Remote indexes in detail

This section describes what happens when a script runs a remote index, including how remote indexes are installed and how their tools are loaded and executed.

Installation

When a remote index is initialized for the very first time, a few steps are carried out to install the index.

Clone the relevant repository into a cache folder (./.tools by default).
Create a dedicated virtual environment at <cache_folder>/<remote_index_name/.venv
Install any dependencies into the virtual environment (venv)

These steps are skipped in future runs.

Loading the tools

Then, the tools.toml file is parsed to retrieve the list of declared tools.

Since the remote index may have different dependencies from the main script, the tools cannot be naively imported into the main frame. Instead, the tools are imported and executed via a subprocess call that uses the dedicated remote index venv.

For each tool, we create a pseudo-tool function that wraps the subprocess call. This wrapper has the same signature as the original tool, including the function name, argument types, docstring, whether it is async etc. The pseudo-tool function is then inserted into Index.tools.

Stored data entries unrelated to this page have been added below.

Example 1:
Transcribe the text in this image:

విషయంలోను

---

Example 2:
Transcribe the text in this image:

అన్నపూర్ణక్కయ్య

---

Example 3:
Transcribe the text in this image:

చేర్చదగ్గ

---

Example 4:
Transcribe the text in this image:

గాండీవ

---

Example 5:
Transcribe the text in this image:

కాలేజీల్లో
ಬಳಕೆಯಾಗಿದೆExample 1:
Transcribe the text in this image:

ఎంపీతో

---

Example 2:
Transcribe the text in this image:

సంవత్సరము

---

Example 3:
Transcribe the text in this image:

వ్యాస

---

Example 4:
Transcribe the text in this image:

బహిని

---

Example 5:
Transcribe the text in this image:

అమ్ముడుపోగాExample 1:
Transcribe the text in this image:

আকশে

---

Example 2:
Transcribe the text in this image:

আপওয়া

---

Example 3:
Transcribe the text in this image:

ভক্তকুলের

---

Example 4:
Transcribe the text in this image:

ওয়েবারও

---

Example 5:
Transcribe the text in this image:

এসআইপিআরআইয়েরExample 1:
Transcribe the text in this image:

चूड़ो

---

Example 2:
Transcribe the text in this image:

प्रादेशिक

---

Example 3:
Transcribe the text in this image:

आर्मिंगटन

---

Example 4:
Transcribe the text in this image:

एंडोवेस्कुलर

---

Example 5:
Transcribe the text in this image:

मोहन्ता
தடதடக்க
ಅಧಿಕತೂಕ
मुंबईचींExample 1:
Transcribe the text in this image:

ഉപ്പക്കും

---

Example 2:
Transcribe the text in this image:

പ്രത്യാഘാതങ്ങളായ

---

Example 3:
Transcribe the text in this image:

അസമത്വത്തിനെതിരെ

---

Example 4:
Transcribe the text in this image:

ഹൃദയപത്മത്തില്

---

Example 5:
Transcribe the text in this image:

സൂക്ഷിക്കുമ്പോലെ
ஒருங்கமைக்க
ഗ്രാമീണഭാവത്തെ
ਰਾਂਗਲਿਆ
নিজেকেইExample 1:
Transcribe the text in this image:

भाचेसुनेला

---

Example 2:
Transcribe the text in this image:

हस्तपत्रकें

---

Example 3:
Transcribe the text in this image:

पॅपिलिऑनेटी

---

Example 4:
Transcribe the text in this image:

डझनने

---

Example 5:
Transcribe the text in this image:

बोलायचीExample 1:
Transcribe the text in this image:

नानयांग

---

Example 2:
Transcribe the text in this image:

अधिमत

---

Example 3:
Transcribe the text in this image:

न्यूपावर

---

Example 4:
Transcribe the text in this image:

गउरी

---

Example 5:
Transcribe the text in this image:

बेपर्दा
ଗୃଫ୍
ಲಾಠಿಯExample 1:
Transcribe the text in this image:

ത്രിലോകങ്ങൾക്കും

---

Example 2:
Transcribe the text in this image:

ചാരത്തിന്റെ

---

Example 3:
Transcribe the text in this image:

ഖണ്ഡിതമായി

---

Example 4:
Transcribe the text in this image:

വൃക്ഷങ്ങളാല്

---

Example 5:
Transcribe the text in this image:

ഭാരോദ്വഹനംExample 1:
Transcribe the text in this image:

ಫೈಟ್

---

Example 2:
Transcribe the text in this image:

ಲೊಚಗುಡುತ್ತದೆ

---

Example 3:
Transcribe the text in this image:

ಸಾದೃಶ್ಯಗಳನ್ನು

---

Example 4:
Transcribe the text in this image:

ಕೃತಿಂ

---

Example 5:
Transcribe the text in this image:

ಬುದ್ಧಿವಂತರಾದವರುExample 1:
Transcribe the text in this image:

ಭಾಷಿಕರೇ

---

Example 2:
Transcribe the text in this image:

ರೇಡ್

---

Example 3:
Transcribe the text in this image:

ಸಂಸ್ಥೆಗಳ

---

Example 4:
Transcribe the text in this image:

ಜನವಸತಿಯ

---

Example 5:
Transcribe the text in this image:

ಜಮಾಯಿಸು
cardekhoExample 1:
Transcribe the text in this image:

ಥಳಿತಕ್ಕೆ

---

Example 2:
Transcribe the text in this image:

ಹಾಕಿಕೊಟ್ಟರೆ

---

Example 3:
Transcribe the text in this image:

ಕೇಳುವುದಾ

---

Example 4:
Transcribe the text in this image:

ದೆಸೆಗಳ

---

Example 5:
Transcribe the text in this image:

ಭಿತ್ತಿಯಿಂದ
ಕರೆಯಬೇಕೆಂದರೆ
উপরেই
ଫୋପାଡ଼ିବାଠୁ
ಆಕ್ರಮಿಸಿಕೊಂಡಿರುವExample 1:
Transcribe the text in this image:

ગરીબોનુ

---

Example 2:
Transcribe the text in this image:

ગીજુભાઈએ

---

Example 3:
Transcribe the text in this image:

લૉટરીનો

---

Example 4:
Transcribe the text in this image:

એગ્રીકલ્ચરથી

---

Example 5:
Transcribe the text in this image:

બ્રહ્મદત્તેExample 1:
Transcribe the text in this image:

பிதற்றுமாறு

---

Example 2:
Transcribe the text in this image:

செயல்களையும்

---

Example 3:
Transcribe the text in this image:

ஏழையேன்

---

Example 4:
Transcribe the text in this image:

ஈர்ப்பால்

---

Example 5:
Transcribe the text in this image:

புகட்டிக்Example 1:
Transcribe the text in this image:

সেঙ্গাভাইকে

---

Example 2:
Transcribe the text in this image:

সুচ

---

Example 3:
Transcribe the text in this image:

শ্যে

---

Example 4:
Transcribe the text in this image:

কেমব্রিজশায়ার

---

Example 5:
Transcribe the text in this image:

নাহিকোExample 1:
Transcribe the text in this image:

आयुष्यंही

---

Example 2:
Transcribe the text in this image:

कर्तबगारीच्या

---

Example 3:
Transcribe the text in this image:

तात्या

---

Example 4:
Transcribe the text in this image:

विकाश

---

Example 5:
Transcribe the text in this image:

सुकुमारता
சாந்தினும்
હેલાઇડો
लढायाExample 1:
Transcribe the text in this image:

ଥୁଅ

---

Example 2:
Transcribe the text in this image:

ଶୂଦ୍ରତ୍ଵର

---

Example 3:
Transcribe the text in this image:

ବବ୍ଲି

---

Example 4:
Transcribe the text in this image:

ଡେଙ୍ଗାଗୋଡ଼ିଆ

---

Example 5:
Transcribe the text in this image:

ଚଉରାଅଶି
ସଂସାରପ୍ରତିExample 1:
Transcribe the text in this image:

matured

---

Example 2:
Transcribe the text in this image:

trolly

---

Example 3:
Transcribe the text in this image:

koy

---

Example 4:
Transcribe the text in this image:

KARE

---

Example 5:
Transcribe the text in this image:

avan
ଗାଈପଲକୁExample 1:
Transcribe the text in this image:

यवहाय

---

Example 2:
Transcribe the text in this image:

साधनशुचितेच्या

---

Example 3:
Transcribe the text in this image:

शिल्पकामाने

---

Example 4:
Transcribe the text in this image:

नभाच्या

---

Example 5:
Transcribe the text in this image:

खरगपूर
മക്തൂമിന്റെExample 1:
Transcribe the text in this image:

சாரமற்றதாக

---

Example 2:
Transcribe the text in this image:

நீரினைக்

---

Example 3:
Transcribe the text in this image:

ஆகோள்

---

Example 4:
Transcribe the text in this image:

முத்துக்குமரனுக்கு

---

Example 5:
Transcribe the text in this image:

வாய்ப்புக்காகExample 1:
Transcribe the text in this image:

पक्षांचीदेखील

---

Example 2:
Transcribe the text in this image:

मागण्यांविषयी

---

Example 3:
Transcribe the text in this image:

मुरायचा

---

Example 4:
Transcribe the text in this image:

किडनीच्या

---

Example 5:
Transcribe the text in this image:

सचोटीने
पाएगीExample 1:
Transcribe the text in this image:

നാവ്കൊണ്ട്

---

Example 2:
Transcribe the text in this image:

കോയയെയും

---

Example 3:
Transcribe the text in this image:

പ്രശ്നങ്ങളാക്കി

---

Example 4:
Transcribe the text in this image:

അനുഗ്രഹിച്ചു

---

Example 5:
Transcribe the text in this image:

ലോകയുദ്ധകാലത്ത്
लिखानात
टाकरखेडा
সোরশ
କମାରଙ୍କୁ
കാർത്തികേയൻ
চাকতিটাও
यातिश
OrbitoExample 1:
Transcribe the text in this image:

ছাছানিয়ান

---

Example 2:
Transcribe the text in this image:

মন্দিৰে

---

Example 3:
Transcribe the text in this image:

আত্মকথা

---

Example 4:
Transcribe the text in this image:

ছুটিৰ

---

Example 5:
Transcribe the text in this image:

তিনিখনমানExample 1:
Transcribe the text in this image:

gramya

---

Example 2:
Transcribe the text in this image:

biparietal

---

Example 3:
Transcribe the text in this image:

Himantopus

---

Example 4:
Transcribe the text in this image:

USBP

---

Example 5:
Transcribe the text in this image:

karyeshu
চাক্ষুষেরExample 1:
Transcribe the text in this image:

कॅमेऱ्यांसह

A caveat of this implementation is that certain argument types may not be supported.

Specifically, the following argument types are supported and preserved in the wrapper:

Basic Python types including str, int, float, bool
dict, including type arguments e.g. dict[str, str]
list, including type arguments e.g. list[str]
Optional and Union, including type arguments e.g. Optional[str]
Literal, including listed values e.g. Literal["foo", "bar"]
TypedDict classes, including attribute names and types
Enum classes, including enum values

The following non-exhaustive list of argument types are not supported:

Custom classes, including classes inherited from Pydantic's BaseClass
Any class type whose argument includes an unsupported custom class e.g. Optional[CustomClass]

Execution

Finally, when a remote index's tool is executed via Index.execute, the pseudo-tool function is called. This triggers the subprocess call and executes the actual function within the venv, with the required dependencies and any passed environment variables.

Importantly, any resulting output is encoded as a JSON string and decoded at the end of the subprocess call. This means that the tool must always return a JSON-serializable output.

Since the pseudo-tool function is also exposed via Index.tools, something like index.tools[0](kwargs) will also run the underlying tool within the venv in the same manner.